Running a Marathon After a Bilateral Knee Replacement
The crowd roared with enthusiasm. My friend and physical therapist danced behind me. She and I would run together in the race. I stood quietly, fear paralyzing me. The magnitude of the task I was about to do was mind boggling. The announcer gave last-minute instructions. Another friend squeezed my arm and whispered, “Be smart” before heading to her corral.
Be smart. I knew what Joann meant. Stop if there is pain. Know when to quit.
That day, standing at the start line of the Vermont City Marathon, marked the one-year anniversary since my first running steps after a bilateral total knee replacement. My first steps had been uncertain, stiff, painful. My legs had forgotten how to run.
It had not been an easy journey. The recovery had been more difficult than I had anticipated. My progress slower. There were many days when after attempting to run I had regretted the surgery.
Three years before the surgery I had finished the Philadelphia marathon in agonizing pain. My hip and back were on fire. Weeks of rest and stretching did not help. My failed attempts at running exacerbated the pain so, reluctantly, I visited an orthopedic doctor, a runner also, who after looking at the images of the MRI delivered the news:
“Your knees are shot. One more season is probably all you have.”
“And then what?” I said, running my hand nervously through my curly hair.
“Then you’ll suck it up, and when you can’t anymore you’ll get a knee replacement and you’ll run on it.”
“People don’t run on knee replacements,” I said, exasperated by his suggested options.
“Some do and you will.”
What if I couldn’t, I thought.
I had found running in the peak of my life. Young, gainfully employed, and with two beautiful little kids. But then, just as quickly my life was turned upside down as tragedy struck and I was diagnosed with non-Hodgkin’s lymphoma. My plans and goals all came to a complete stop as planning for the future became an uncertainty. Amidst the devastation and shock of that moment, the words of the doctor stayed with me: Don’t ever stop running and don’t ever stop having a glass of wine. This enemy must be fought with passion; without it, it’ll take over.
Running gave me that passion to fight.
During those harsh months after the NHL diagnosis I got out of the house every day for a slow run.
It was during those painful runs, with my head covered in a baseball hat and every joint of my body screaming, that I set a goal of running a marathon after the treatment was over, as a way to celebrate my existence and because, more than anything, I needed something to hold on to.
Sitting in the exam room of the orthopedic suite, memories flashed through my mind. What if he was wrong, what if I couldn’t run after the knee replacement? What then? Would the enemy take over?
Years after the NHL diagnosis and sixteen marathons later with two Boston Qualifiers, my running was coming to an end. Nevertheless, I managed three more marathons, including Boston, in that last season the doctor predicted, as the arthritis narrowed the gap between surgery and running. And then, when running became too difficult to enjoy, when getting out of a car was not easy and required serious maneuvering or assistance, and when I had to climb stairs using my arms to pull me up, I told the doctor I was ready.
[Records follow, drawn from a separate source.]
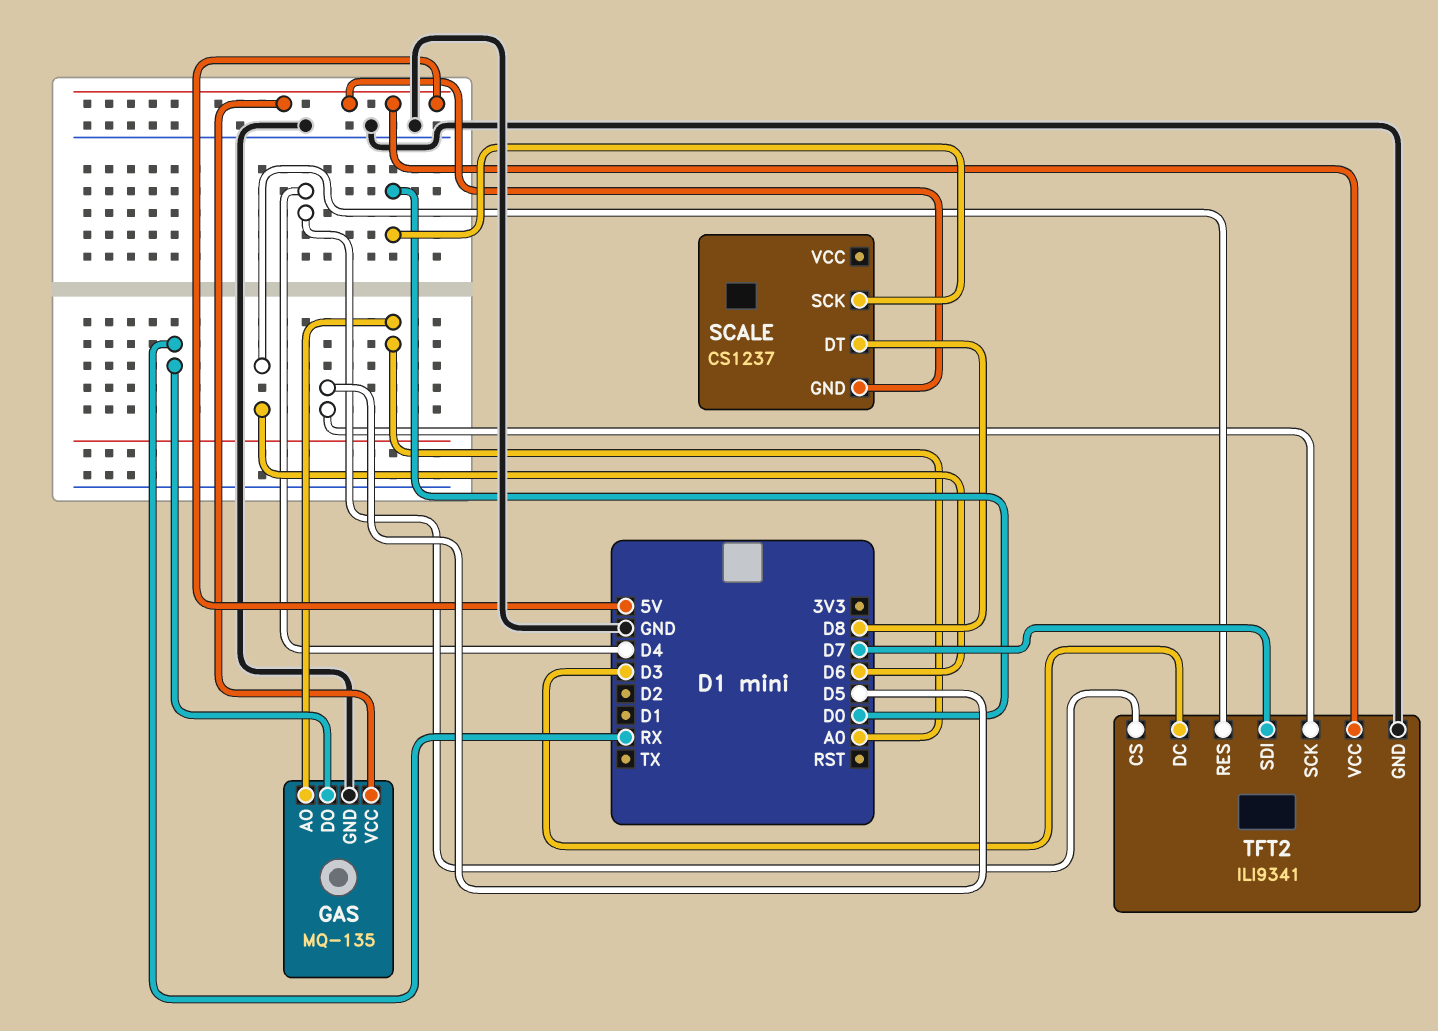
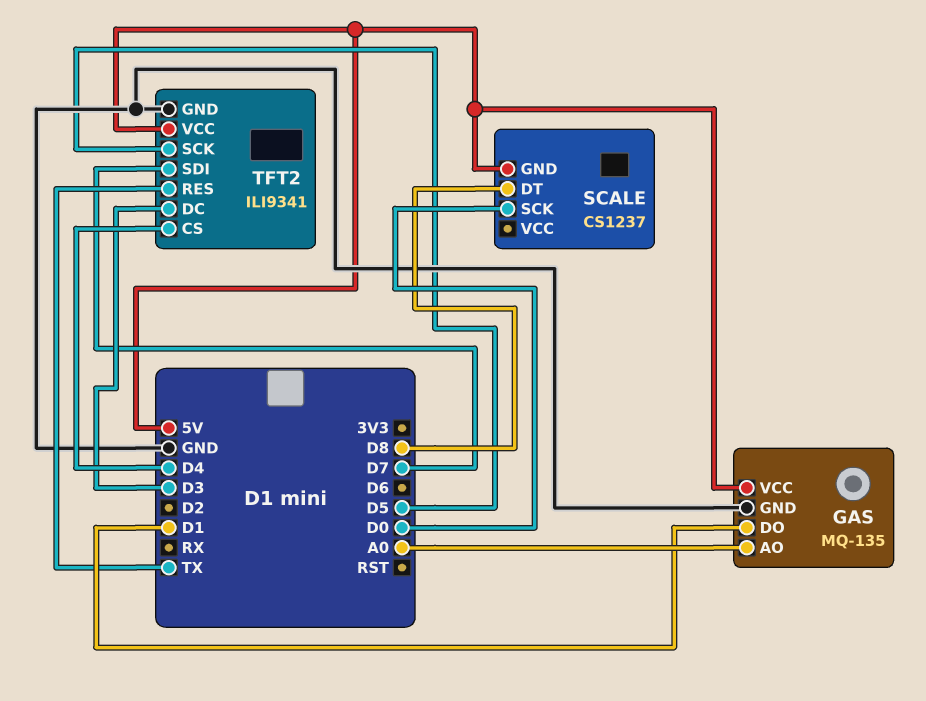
GAS pin DO: RX -> D1
TFT2 pin RES: D6 -> TX

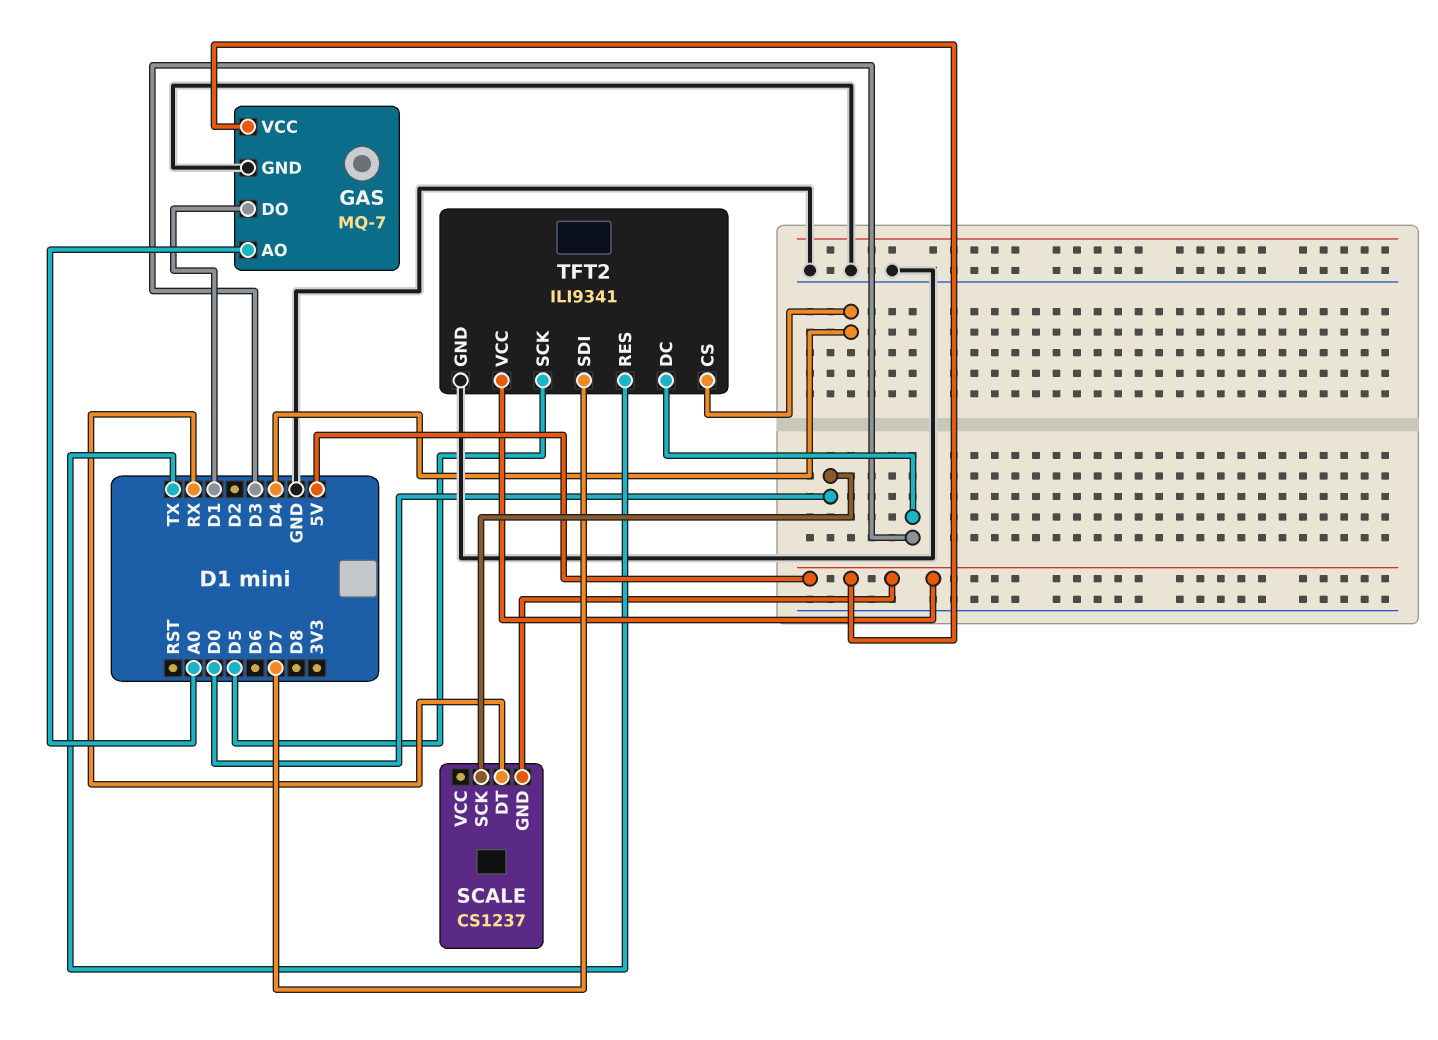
GAS: MQ-135 -> MQ-7
SCALE pin DT: D8 -> RX

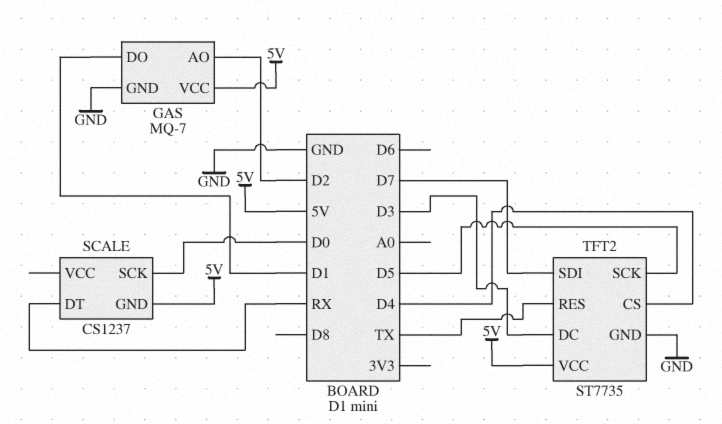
GAS pin AO: A0 -> D2
TFT2: ILI9341 -> ST7735

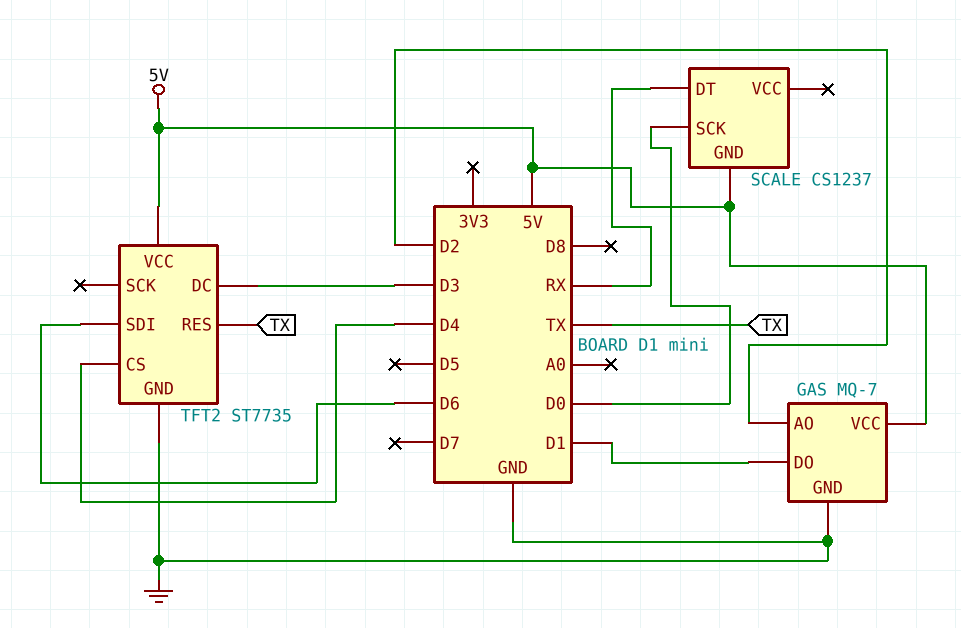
TFT2 pin SCK: D5 -> none
TFT2 pin SDI: D7 -> D6

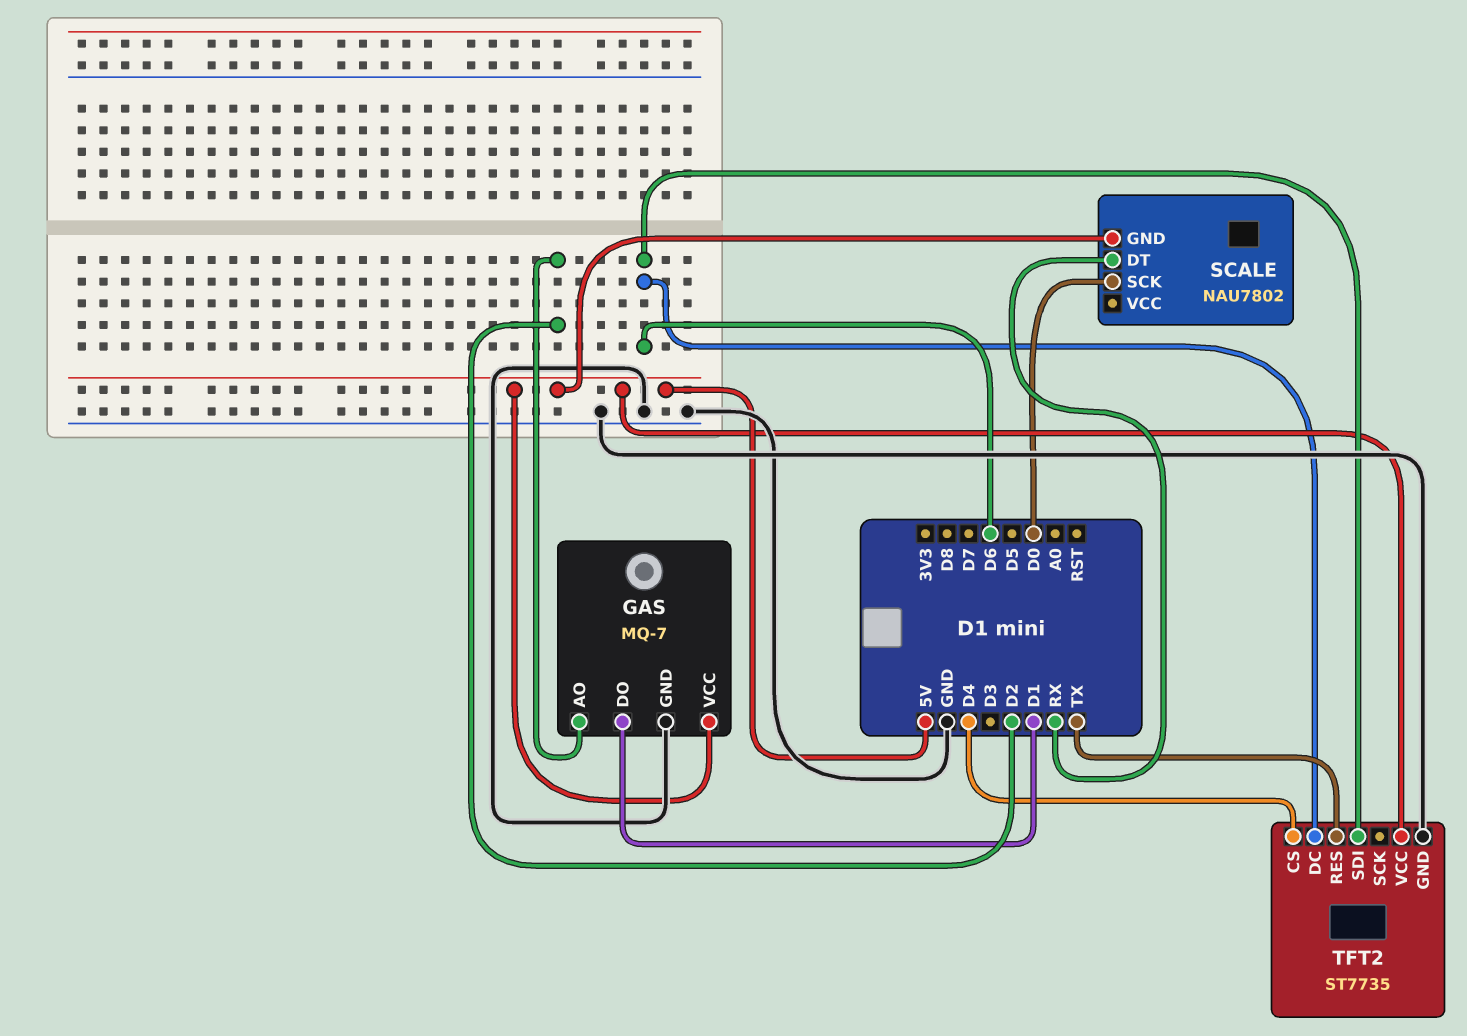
SCALE: CS1237 -> NAU7802
TFT2 pin DC: D3 -> D6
Now here I was standing at the starting line of the Vermont City Marathon, with two thick scars running down my knees. I was about to run a marathon once again, my twentieth, with two thousand other runners. I was one of them again, except that I was probably the only one with a bilateral knee replacement.
It wasn’t easy, marathons seldom are. I was slower, and I knew I would be, but it was exciting to run a marathon after fearing I would never run again. The surgery had given me the gift of crossing another finish line.
I don’t know that I’ll ever train for another marathon. I have slowed down considerably. I don’t blame the knee replacement for it. It’s more that my focus has shifted, and I don’t train the way I used to. My goals are different. Having come so close to not running, I am content with simply being able to run no matter the pace.